Records from a collection:
———

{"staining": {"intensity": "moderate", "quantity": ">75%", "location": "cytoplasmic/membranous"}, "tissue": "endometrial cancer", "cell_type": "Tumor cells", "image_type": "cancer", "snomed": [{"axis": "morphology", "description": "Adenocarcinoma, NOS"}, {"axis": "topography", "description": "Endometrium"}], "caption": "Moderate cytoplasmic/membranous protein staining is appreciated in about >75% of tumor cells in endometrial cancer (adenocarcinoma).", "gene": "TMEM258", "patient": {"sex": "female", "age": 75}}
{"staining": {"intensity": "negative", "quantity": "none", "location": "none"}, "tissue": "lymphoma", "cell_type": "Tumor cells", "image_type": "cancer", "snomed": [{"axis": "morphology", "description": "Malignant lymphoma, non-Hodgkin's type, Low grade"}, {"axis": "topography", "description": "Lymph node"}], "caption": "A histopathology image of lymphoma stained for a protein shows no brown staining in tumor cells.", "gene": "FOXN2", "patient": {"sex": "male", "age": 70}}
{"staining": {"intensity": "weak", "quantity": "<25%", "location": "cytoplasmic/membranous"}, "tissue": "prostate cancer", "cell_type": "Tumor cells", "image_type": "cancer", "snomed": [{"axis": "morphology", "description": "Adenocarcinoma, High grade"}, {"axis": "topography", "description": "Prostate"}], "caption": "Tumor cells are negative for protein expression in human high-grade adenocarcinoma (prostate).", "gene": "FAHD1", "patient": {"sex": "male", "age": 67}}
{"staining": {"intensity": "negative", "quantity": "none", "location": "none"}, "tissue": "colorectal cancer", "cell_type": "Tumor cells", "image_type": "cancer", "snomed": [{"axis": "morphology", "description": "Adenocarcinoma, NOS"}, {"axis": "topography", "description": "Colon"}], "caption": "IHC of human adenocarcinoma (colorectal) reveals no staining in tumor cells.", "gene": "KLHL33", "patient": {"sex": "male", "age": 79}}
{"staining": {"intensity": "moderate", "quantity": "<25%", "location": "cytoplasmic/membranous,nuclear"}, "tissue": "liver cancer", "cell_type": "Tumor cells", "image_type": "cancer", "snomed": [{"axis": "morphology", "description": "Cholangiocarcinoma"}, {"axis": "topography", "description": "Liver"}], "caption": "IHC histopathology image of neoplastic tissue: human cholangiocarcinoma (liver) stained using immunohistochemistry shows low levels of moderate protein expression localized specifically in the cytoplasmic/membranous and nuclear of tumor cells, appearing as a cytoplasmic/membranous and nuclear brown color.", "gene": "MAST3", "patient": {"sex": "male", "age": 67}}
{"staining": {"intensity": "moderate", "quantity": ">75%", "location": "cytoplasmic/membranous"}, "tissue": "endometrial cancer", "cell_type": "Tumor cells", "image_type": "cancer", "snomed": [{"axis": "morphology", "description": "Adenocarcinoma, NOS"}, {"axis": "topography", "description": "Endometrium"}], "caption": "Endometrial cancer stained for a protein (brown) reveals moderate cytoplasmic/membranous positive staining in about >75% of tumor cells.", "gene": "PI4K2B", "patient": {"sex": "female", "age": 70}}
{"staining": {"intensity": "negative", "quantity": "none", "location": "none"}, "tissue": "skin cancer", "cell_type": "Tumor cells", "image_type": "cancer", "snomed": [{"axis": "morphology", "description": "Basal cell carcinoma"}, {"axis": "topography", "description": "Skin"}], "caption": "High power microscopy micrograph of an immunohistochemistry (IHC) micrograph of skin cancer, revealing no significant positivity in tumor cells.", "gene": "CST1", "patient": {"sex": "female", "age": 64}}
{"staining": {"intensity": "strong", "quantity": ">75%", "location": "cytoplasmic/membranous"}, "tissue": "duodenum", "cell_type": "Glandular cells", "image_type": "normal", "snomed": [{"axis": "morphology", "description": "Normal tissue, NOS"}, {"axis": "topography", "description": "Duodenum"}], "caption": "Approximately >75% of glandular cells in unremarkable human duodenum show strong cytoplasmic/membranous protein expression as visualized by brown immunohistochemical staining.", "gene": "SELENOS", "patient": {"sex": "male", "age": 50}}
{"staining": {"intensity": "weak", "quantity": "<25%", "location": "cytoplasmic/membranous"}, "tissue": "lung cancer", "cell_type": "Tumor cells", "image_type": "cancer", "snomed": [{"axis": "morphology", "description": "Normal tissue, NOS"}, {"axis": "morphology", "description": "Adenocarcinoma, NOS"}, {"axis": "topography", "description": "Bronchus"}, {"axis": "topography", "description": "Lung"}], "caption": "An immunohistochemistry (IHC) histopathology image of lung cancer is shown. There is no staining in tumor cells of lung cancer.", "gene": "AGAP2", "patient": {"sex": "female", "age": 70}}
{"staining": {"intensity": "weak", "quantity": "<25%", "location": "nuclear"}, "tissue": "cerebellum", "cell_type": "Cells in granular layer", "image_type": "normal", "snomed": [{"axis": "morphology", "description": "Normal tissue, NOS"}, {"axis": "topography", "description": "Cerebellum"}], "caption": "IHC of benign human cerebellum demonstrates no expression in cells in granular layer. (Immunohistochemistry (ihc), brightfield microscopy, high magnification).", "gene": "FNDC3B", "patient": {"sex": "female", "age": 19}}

———

Prompt — With nothing added or dropped, write out every entry.

Result —
{"staining": {"intensity": "moderate", "quantity": ">75%", "location": "cytoplasmic/membranous"}, "tissue": "endometrial cancer", "cell_type": "Tumor cells", "image_type": "cancer", "snomed": [{"axis": "morphology", "description": "Adenocarcinoma, NOS"}, {"axis": "topography", "description": "Endometrium"}], "caption": "Moderate cytoplasmic/membranous protein staining is appreciated in about >75% of tumor cells in endometrial cancer (adenocarcinoma).", "gene": "TMEM258", "patient": {"sex": "female", "age": 75}}
{"staining": {"intensity": "negative", "quantity": "none", "location": "none"}, "tissue": "lymphoma", "cell_type": "Tumor cells", "image_type": "cancer", "snomed": [{"axis": "morphology", "description": "Malignant lymphoma, non-Hodgkin's type, Low grade"}, {"axis": "topography", "description": "Lymph node"}], "caption": "A histopathology image of lymphoma stained for a protein shows no brown staining in tumor cells.", "gene": "FOXN2", "patient": {"sex": "male", "age": 70}}
{"staining": {"intensity": "weak", "quantity": "<25%", "location": "cytoplasmic/membranous"}, "tissue": "prostate cancer", "cell_type": "Tumor cells", "image_type": "cancer", "snomed": [{"axis": "morphology", "description": "Adenocarcinoma, High grade"}, {"axis": "topography", "description": "Prostate"}], "caption": "Tumor cells are negative for protein expression in human high-grade adenocarcinoma (prostate).", "gene": "FAHD1", "patient": {"sex": "male", "age": 67}}
{"staining": {"intensity": "negative", "quantity": "none", "location": "none"}, "tissue": "colorectal cancer", "cell_type": "Tumor cells", "image_type": "cancer", "snomed": [{"axis": "morphology", "description": "Adenocarcinoma, NOS"}, {"axis": "topography", "description": "Colon"}], "caption": "IHC of human adenocarcinoma (colorectal) reveals no staining in tumor cells.", "gene": "KLHL33", "patient": {"sex": "male", "age": 79}}
{"staining": {"intensity": "moderate", "quantity": "<25%", "location": "cytoplasmic/membranous,nuclear"}, "tissue": "liver cancer", "cell_type": "Tumor cells", "image_type": "cancer", "snomed": [{"axis": "morphology", "description": "Cholangiocarcinoma"}, {"axis": "topography", "description": "Liver"}], "caption": "IHC histopathology image of neoplastic tissue: human cholangiocarcinoma (liver) stained using immunohistochemistry shows low levels of moderate protein expression localized specifically in the cytoplasmic/membranous and nuclear of tumor cells, appearing as a cytoplasmic/membranous and nuclear brown color.", "gene": "MAST3", "patient": {"sex": "male", "age": 67}}
{"staining": {"intensity": "moderate", "quantity": ">75%", "location": "cytoplasmic/membranous"}, "tissue": "endometrial cancer", "cell_type": "Tumor cells", "image_type": "cancer", "snomed": [{"axis": "morphology", "description": "Adenocarcinoma, NOS"}, {"axis": "topography", "description": "Endometrium"}], "caption": "Endometrial cancer stained for a protein (brown) reveals moderate cytoplasmic/membranous positive staining in about >75% of tumor cells.", "gene": "PI4K2B", "patient": {"sex": "female", "age": 70}}
{"staining": {"intensity": "negative", "quantity": "none", "location": "none"}, "tissue": "skin cancer", "cell_type": "Tumor cells", "image_type": "cancer", "snomed": [{"axis": "morphology", "description": "Basal cell carcinoma"}, {"axis": "topography", "description": "Skin"}], "caption": "High power microscopy micrograph of an immunohistochemistry (IHC) micrograph of skin cancer, revealing no significant positivity in tumor cells.", "gene": "CST1", "patient": {"sex": "female", "age": 64}}
{"staining": {"intensity": "strong", "quantity": ">75%", "location": "cytoplasmic/membranous"}, "tissue": "duodenum", "cell_type": "Glandular cells", "image_type": "normal", "snomed": [{"axis": "morphology", "description": "Normal tissue, NOS"}, {"axis": "topography", "description": "Duodenum"}], "caption": "Approximately >75% of glandular cells in unremarkable human duodenum show strong cytoplasmic/membranous protein expression as visualized by brown immunohistochemical staining.", "gene": "SELENOS", "patient": {"sex": "male", "age": 50}}
{"staining": {"intensity": "weak", "quantity": "<25%", "location": "cytoplasmic/membranous"}, "tissue": "lung cancer", "cell_type": "Tumor cells", "image_type": "cancer", "snomed": [{"axis": "morphology", "description": "Normal tissue, NOS"}, {"axis": "morphology", "description": "Adenocarcinoma, NOS"}, {"axis": "topography", "description": "Bronchus"}, {"axis": "topography", "description": "Lung"}], "caption": "An immunohistochemistry (IHC) histopathology image of lung cancer is shown. There is no staining in tumor cells of lung cancer.", "gene": "AGAP2", "patient": {"sex": "female", "age": 70}}
{"staining": {"intensity": "weak", "quantity": "<25%", "location": "nuclear"}, "tissue": "cerebellum", "cell_type": "Cells in granular layer", "image_type": "normal", "snomed": [{"axis": "morphology", "description": "Normal tissue, NOS"}, {"axis": "topography", "description": "Cerebellum"}], "caption": "IHC of benign human cerebellum demonstrates no expression in cells in granular layer. (Immunohistochemistry (ihc), brightfield microscopy, high magnification).", "gene": "FNDC3B", "patient": {"sex": "female", "age": 19}}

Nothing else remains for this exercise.